Every time I knead dough to make bread, the final amount of flour used seems to vary. If this is your first attempt at yeast bread, don’t freak out. Each brand of flour behaves a bit differently, and depending on the humidity level of your kitchen, even the same brand can vary from time to time. The stated amount of flour in any yeast bread recipe is most likely the minimum you will need, though more likely than not, you will need to add a bit more (and sometimes a way bit more) for the dough to come together.
Heavy bottom frying pan or cast iron skillet?
You can cook your naan with either a heavy bottom frying pan or a cast iron skillet. From my experience, cast iron skillet gives a more charred look, but it produces a bit more smoke while cooking. If you decide to cook naan with a cast iron, make sure to crank up your exhaust to max, and open a window or two. In my current rental, my exhaust is this super tiny and weak version that comes attached to the bottom of a microwave. I was half way through cooking when I realized my apartment was full of smoke! Luckily it didn’t trigger the fire alarm, but I switched to my heavy bottom frying pan, and it was smooth sailing. The only difference is that the version with heavy bottom frying pan is less charred compared to the cast iron version :)
- Naan dough
- 1/2 cup warm water (38 Celsius / 100 Fahrenheit)

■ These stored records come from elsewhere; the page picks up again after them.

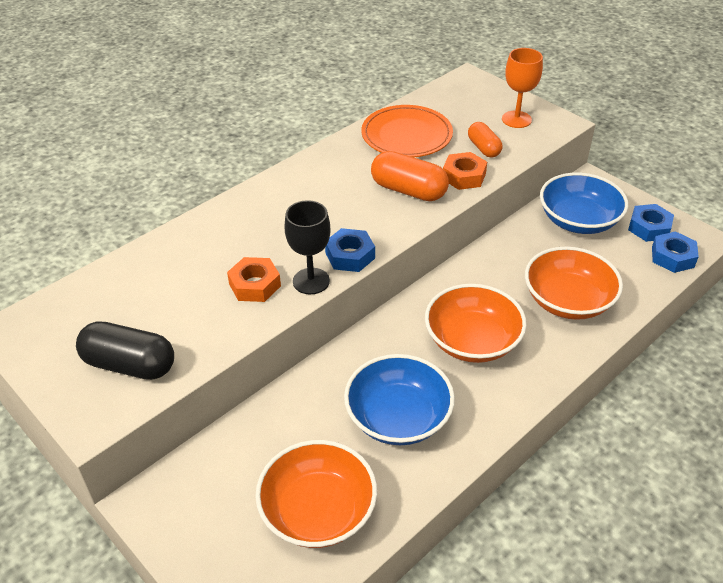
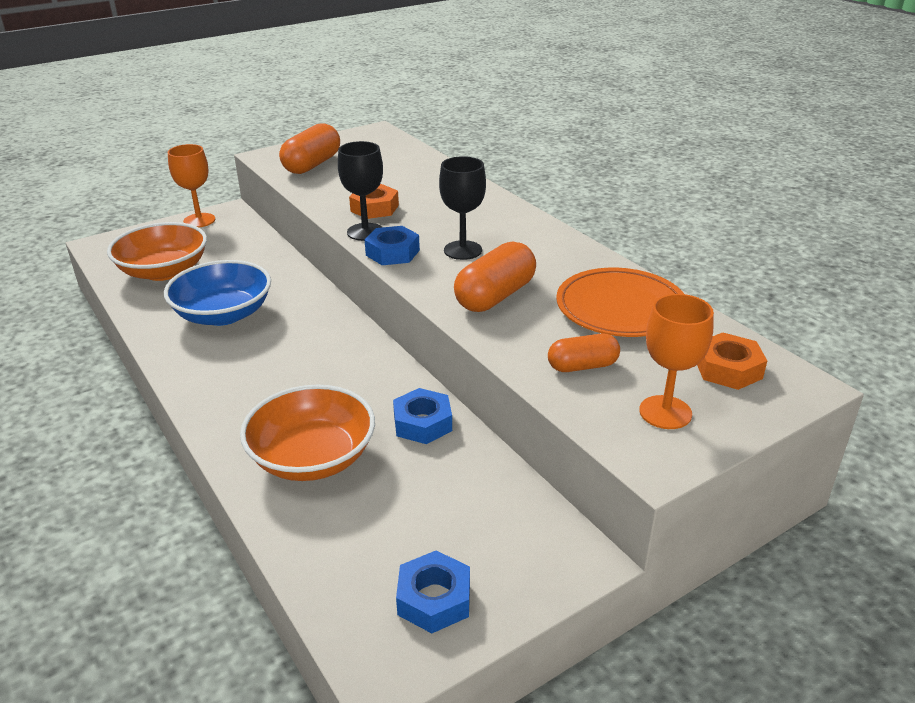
camera: 100 degrees right, 10 degrees down
(130, 365) = (312, 165): black capsule -> orange capsule
(172, 527) = (199, 220): none -> orange goblet
(336, 215) = (463, 250): none -> black goblet
(464, 176) = (516, 339): orange nut -> orange nut (728, 369)
(472, 341) = (289, 370): orange bowl -> none
(578, 220) = (475, 512): blue bowl -> none
(672, 257) = (351, 605): blue nut -> blue nut (422, 423)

- 2 teaspoon active dry yeast
- 1 teaspoon sugar
- 1/4 cup oil (olive/canola/vegetable)
- 1 egg
- 1/4 cup plain yoghurt (normal/greek)
- 300 - 400 gram all purpose flour
- 1/2 teaspoon salt
- olive oil (~ 12 teaspoon)
- melted butter (~ 2 tablespoon)
- In a large mixing bowl, stir together warm water with active dry yeast and sugar. Rest for 5 to 10 minutes, or until foamy. Then whisk in oil, egg, and yoghurt.
- In another large mixing bowl, place all purpose flour (start with 300 gram) and salt. Make a well, then pour in the yeast solution. Knead into a smooth, elastic, and non-sticky dough. You may need to add a little bit more flour if too sticky, a tablespoon at a time, and keep kneading until the dough is non sticky.
- Place the dough in an oiled mixing bowl, and wrap with a wet kitchen towel or a saran plastic wrap. Let the dough proof until the volume is almost doubled. (*)
- Once the dough has finished proofing, punch it down to release air bubbles, and knead again for 2 minutes. Divide the dough into 12 portions, each shape into a round ball.
- Heat a teaspoon of oil in a heavy bottom frying pan over medium to medium high heat (or a cast iron skillet). Roll out one portion of dough at a time into a 5" circle, then add to the hot frying pan. Cook until the first side bubbles (~ 1 minute), then flip and cook another side (also about 1 minute). Repeat this step for the other 11 portions.
- Once all naan bread are cooked, brush each with melted butter.
- (*) In a warm kitchen, this should take about 45 minutes to 1 hour. In winter, you can make your very own proof box by preheating the oven to 200 Fahrenheit, then turn off the oven, and place your ready-to-proof dough in the oven. Whenever I do this, it takes about 40 minutes for the dough to rise.